Add the Agent Integration
- In DataGrail, navigate to Agents under Integration network.
- Select your Agent.
- In the top right, select Add New Integration.
- Search for Snowflake, then select Configure.
- Enter an Integration Name, and only enable the Data Discovery capability.
- Enter the Credentials Location (e.g. AWS Secrets Manager ARN).
- (optional) Choose the Business Processes, Region, and System Location.
- Finally, select Configure Integration. Wait a few moments to ensure that the connection is successful. For failed connections, review the Agent container logs for additional details.
Troubleshooting
If you are unable to successfully connect the integration, review these common troubleshooting steps:
Agent Unable to Connect to Snowflake
- Verify that the network is configured to allow the Agent to connect with the Snowflake instance.
- Verify the Agent has permissions to access the Snowflake credentials stored in your vault.

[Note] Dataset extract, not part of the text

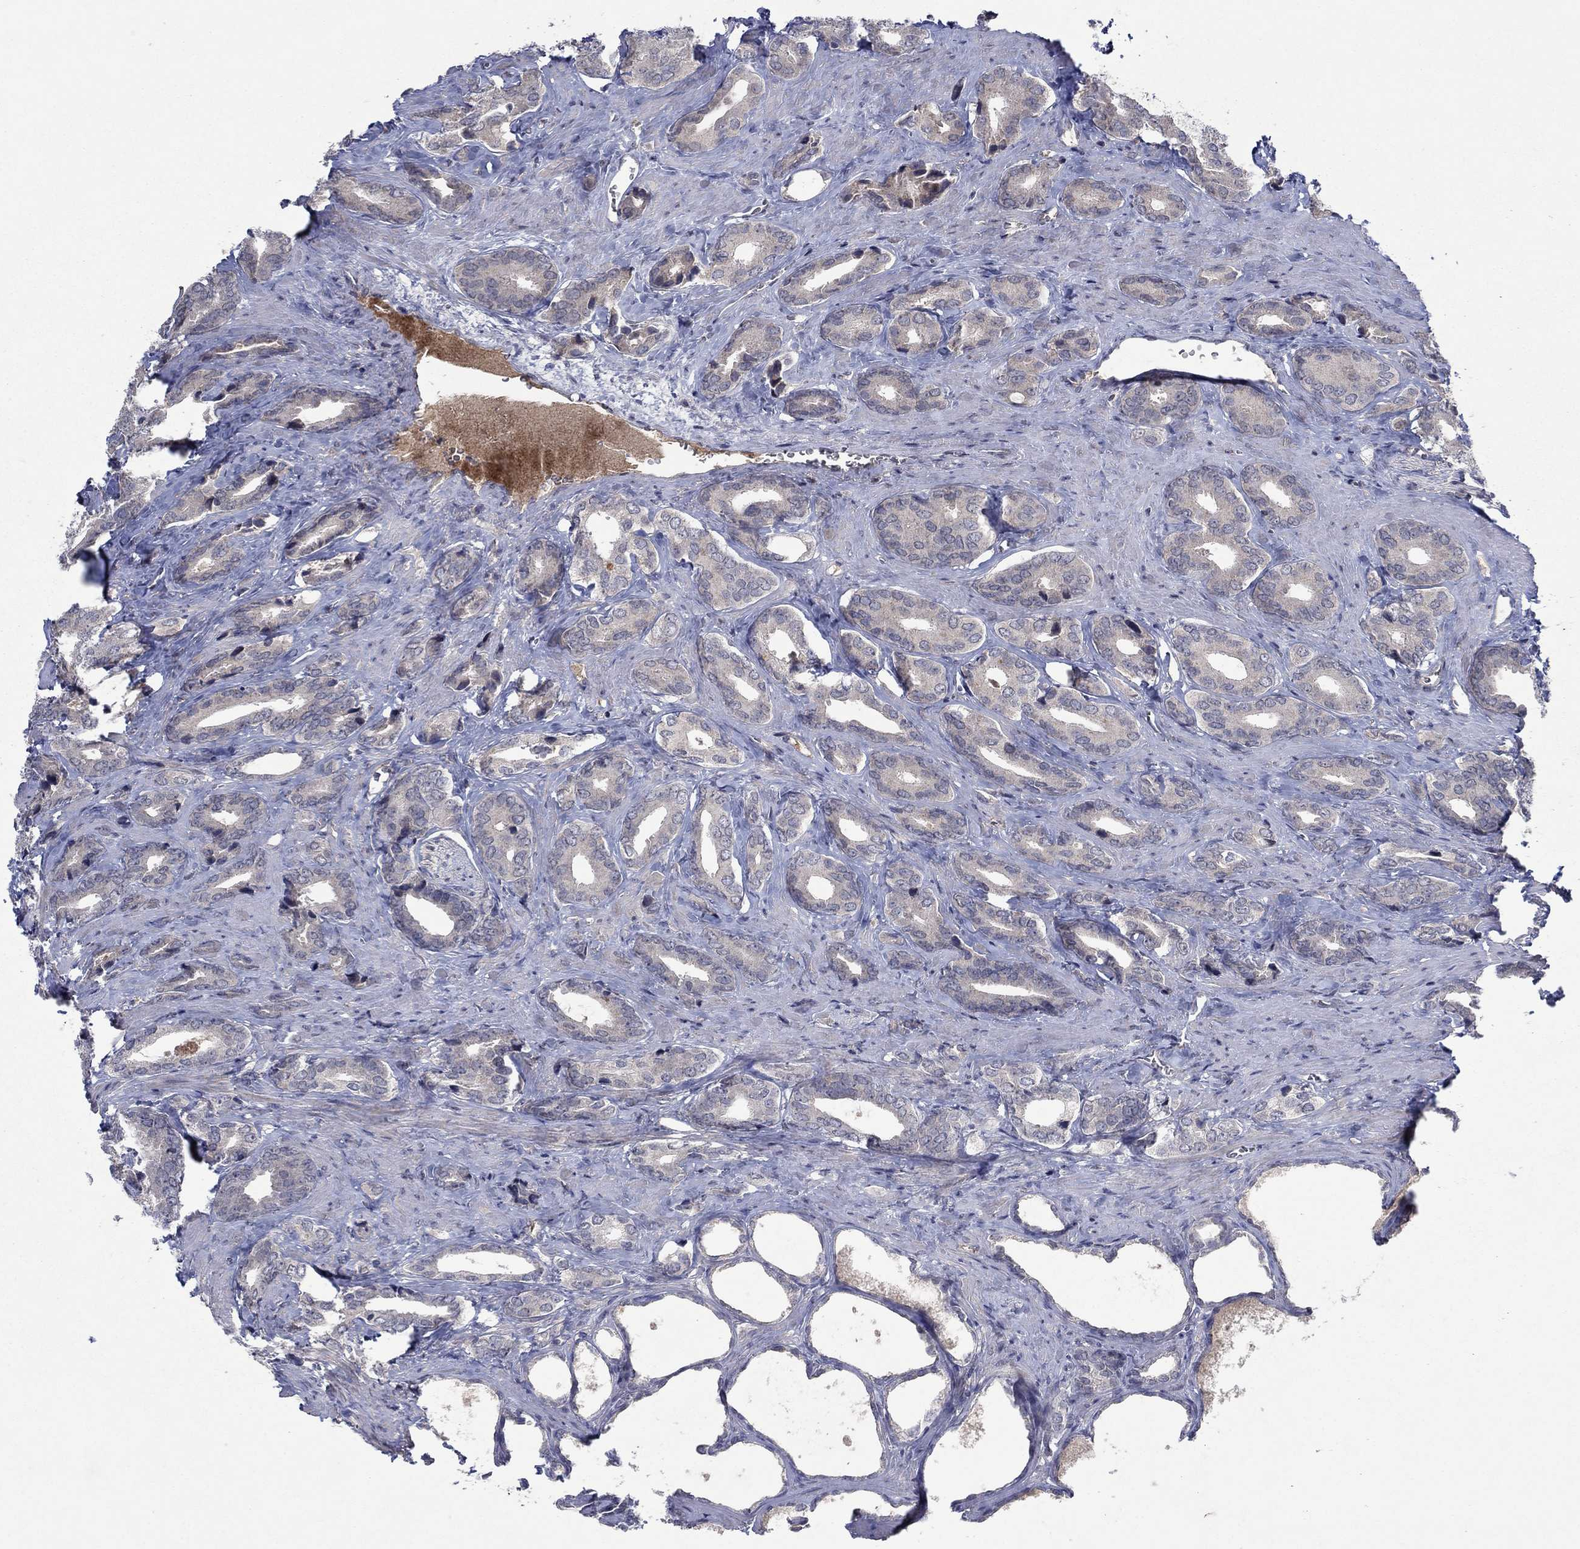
{"staining": {"intensity": "negative", "quantity": "none", "location": "none"}, "tissue": "prostate cancer", "cell_type": "Tumor cells", "image_type": "cancer", "snomed": [{"axis": "morphology", "description": "Adenocarcinoma, NOS"}, {"axis": "topography", "description": "Prostate"}], "caption": "Prostate adenocarcinoma was stained to show a protein in brown. There is no significant expression in tumor cells. (DAB (3,3'-diaminobenzidine) IHC with hematoxylin counter stain).", "gene": "IL4", "patient": {"sex": "male", "age": 66}}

Agent is Not Connected in DataGrail
- Confirm that the Agent is running, and logs do not indicate any errors.
- The DataGrail API Key used by the Agent is valid and not expired.
- The Agent has permissions to access the DataGrail API Key stored in your vault.
- Network egress is permitted from the Agent to your DataGrail domain.
Technical Details
| Access Type | Synchronous |
|---|---|
| Deletion Type | Synchronous (Whole Record) |
| Opt Out Type | Synchronous |
Disclaimer: The information contained in this message does not constitute as legal advice. We would advise seeking professional counsel before acting on or interpreting any material.